Though in common use for many purposes, I would say that these formats offer little advantage over the other formats discussed.

CIF

Like XML, JSON, etc, CIF is plain text format capable – at least in principle – of holding complex and nested data structures in a hierarchical format. It is used within the scientific community to hold crystallographic information, which does indeed contain complex data structures. It is not used outside of the crystallography community, and libraries to work with CIF files have not had a great history of support.

CIF can support multiple data tables in a file, but with an unusual syntactical approach to hierarchical formatting that can be confusing and somewhat fragile. While CIF is used for crystal structure data, it is not widely used (as far as I know, it is not used at all) for storing or transmitting arrays of primary experimental data. I believe there is not a standard “schema” for experimental data (indeed, in my experience, Schema for CIF are not always clearly established or followed for crystallographic data).

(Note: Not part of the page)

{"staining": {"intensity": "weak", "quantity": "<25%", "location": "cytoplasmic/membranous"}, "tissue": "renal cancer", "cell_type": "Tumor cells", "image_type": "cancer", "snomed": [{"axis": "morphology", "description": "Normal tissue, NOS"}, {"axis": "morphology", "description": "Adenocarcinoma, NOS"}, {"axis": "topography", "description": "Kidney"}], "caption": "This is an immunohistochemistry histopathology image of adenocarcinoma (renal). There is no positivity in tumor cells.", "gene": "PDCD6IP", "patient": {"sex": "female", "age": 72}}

Although CIF was proposed in [Ravel et al. (2012)] as a potential format for multiple spectra, I think it has few advantages over other approaches.

HDF5 and NeXuS

HDF5 was proposed in [Ravel et al. (2012)] as a potential format for multiple spectra. This format explicitly supported multi-dimensional arrays of numerical data such as those collected at synchrotrons, and is in wide use at synchrotron facilities for collecting large datasets for imaging, scattering, and spectroscopy experiments. Notably, it has very good support compressions of numerical data.

HDF5 uses a hierarchical format much like a computer file system, with Folders called Groups that contain Datasets and other Groups. Though perhaps not elegant and formally complete, this gives a familiar and easy to navigate approach to accessing multiple spectra and arrays of data. Metadata is supported for all Datasets and Groups. Compared to XML, JSON, etc, storing some complex non-numerical data structures that are not numerical arrays can be a bit cumbersome (perhaps using JSON-encoded string of a keyword/value dictionary) but is not too bad, and should not be considered a stumbling block. As it turns out, this mixed approach was not needed when mapping XDI data as described below.

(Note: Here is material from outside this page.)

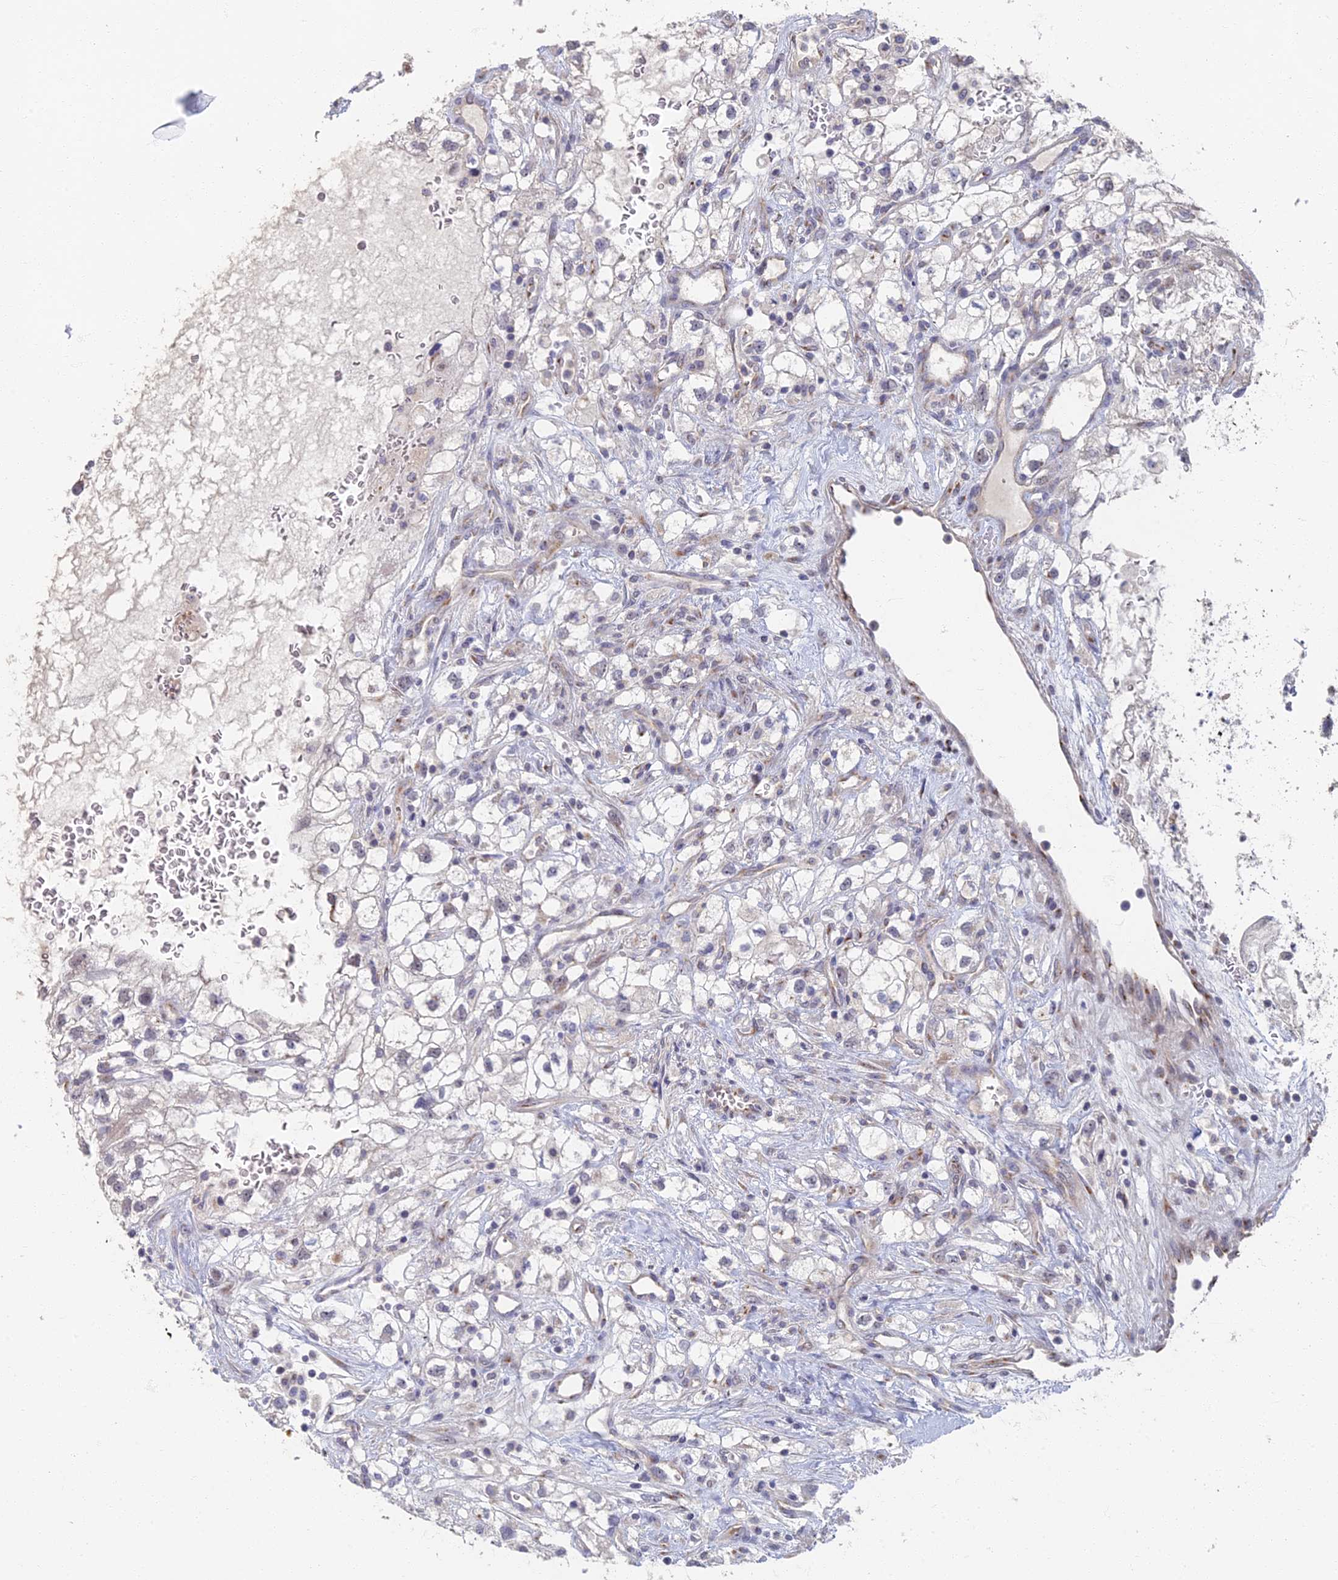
{"staining": {"intensity": "negative", "quantity": "none", "location": "none"}, "tissue": "renal cancer", "cell_type": "Tumor cells", "image_type": "cancer", "snomed": [{"axis": "morphology", "description": "Adenocarcinoma, NOS"}, {"axis": "topography", "description": "Kidney"}], "caption": "Immunohistochemistry micrograph of human adenocarcinoma (renal) stained for a protein (brown), which exhibits no positivity in tumor cells.", "gene": "GPATCH1", "patient": {"sex": "male", "age": 59}}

HDF5 is targeted for scientific data. It is developed and supported by one non-profit company that gets both federal and industrial funding. Libraries and support are available for many computer languages used for dealing with data, but perhaps not all are “well-supported”. I will say that HDF5 files are not human-readable, and cannot be read without the HDF5 support libraries. In addition, it is possible to corrupt HDF5 files in a way that is completely unrecoverable. For archiving and communication purposes this is not a huge concern, as those use-cases imply that a backup or “standard source” will be available. But, this may be a concern when creating and using HDF5 files.

As with Sqlite, XML, JSON, HDF5 is meant to be general purpose and does not have a Schema. The NeXuS project is designed to add domain-specific Schema to HDF5 (and other formats, but mostly HDF5 these days) for scientific data from neutron, X-ray, and similar user facilities. NeXuS is meant to define schema written and supported by the scientific community at these user facilities with the same basic aim as the goals described here: to provide standardized formats (HDF5 hierarchy + clearly defined schema created by the relevant community) to better share and communicate complex scientific data. There are some support libraries and applications for validating NeXuS files.

Some synchrotron facilities are beginning to move toward expecting (if not requiring) that NeXuS be an available format for data.

With the criteria given above, I think it is reasonable to explore HDF5+NeXuS as a format for sharing multiple XAS spectra.